All that should appear is the line containing "[89,210,187,224] HOT TO" and the lines after it in the records below, each reproduced exactly.

## [TASK MATERIAL]

----

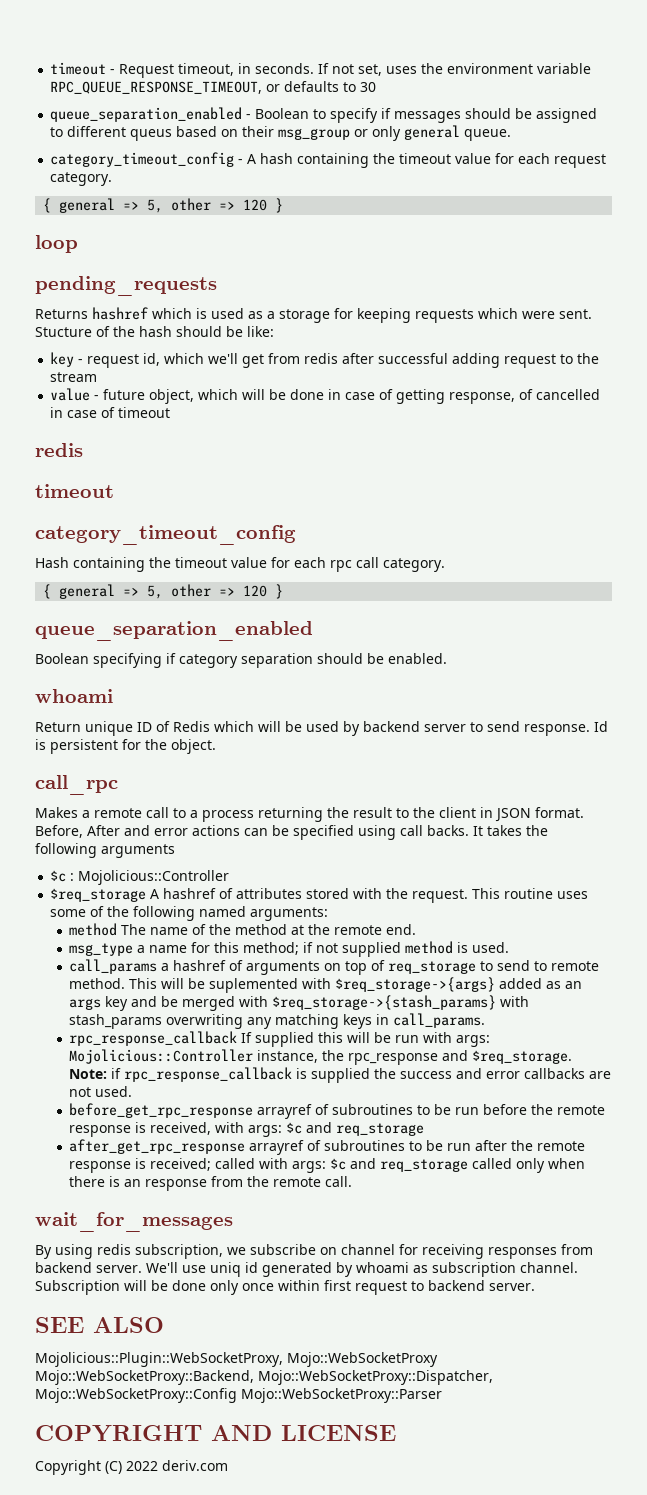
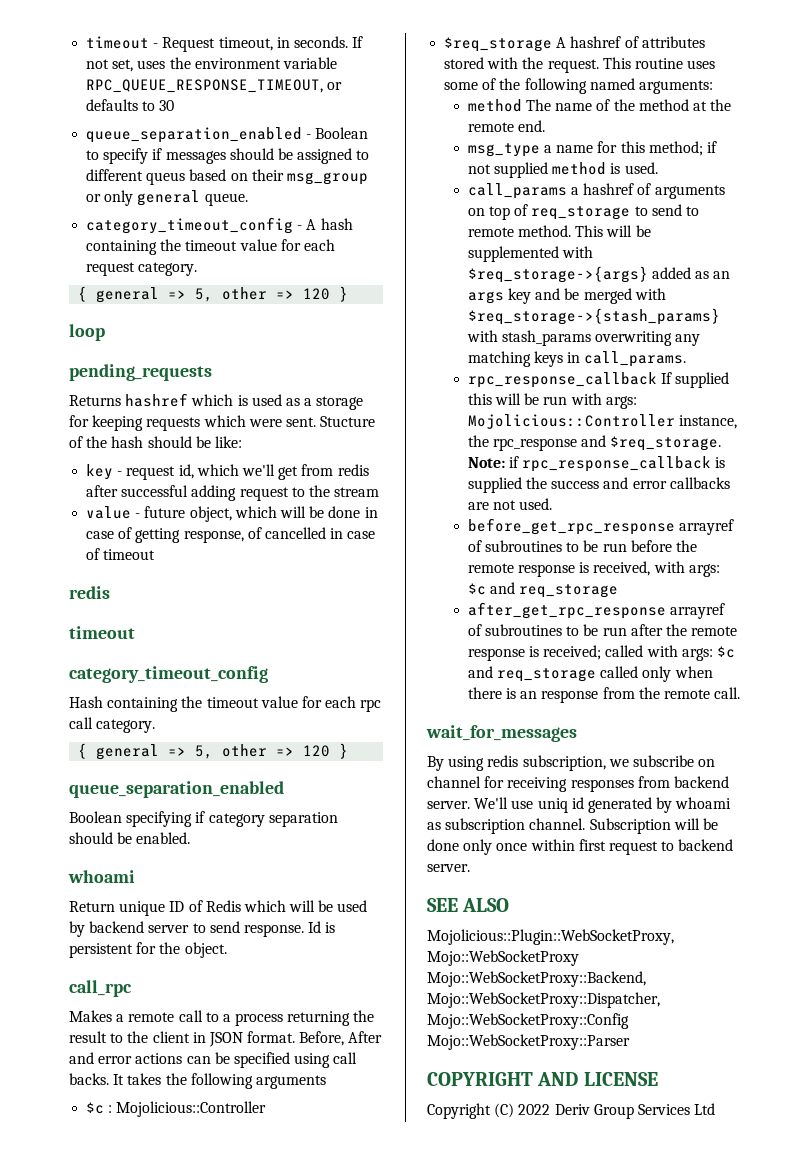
[209,978,299,993] suplemented -> [467,246,559,262] supplemented
[162,1460,228,1471] deriv.com -> [554,1103,716,1119] Deriv Group Services Ltd

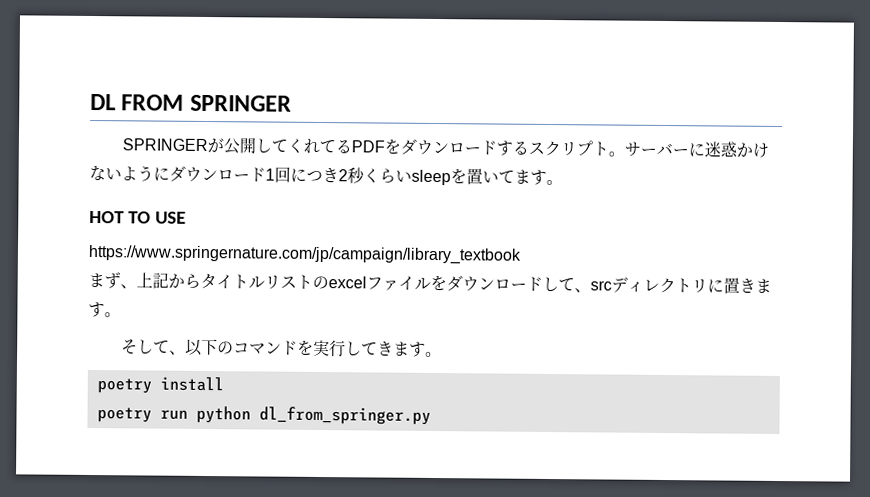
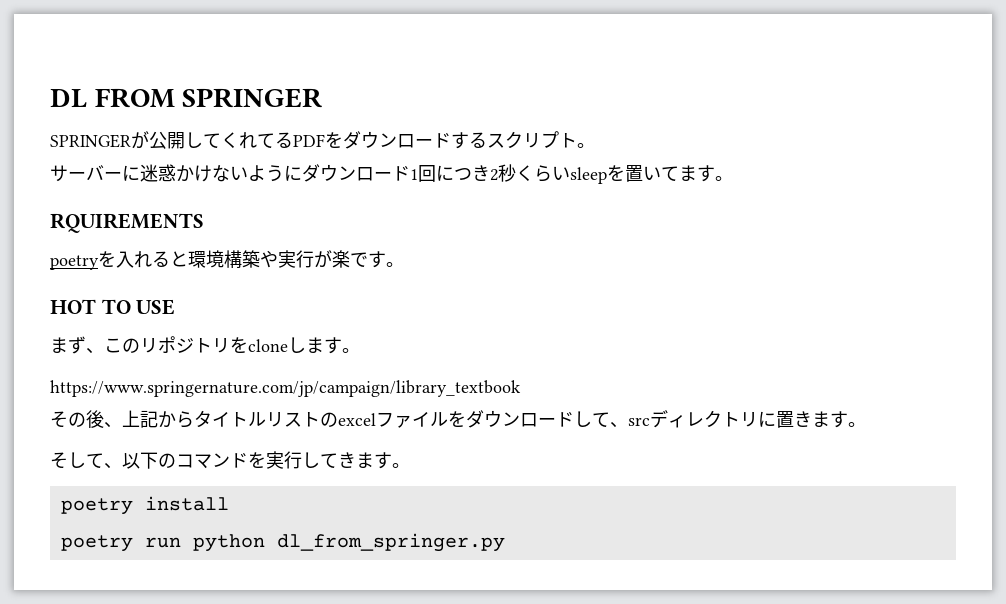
(626, 154) none -> (595, 145) //
[89,210,187,224] HOT TO USE -> [50,213,204,233] [50,250,404,270] [50,299,176,315] [50,336,360,354] RQUIREMENTS // poetryを入れると環境構築や実行が楽です。 // HOT TO USE // まず、このリポジトリをcloneします。
[88,272,121,289] まず -> [50,410,104,428] その後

----

## [SOLUTION BELOW]
[89,210,187,224] HOT TO USE -> [50,213,204,233] [50,250,404,270] [50,299,176,315] [50,336,360,354] RQUIREMENTS // poetryを入れると環境構築や実行が楽です。 // HOT TO USE // まず、このリポジトリをcloneします。
[88,272,121,289] まず -> [50,410,104,428] その後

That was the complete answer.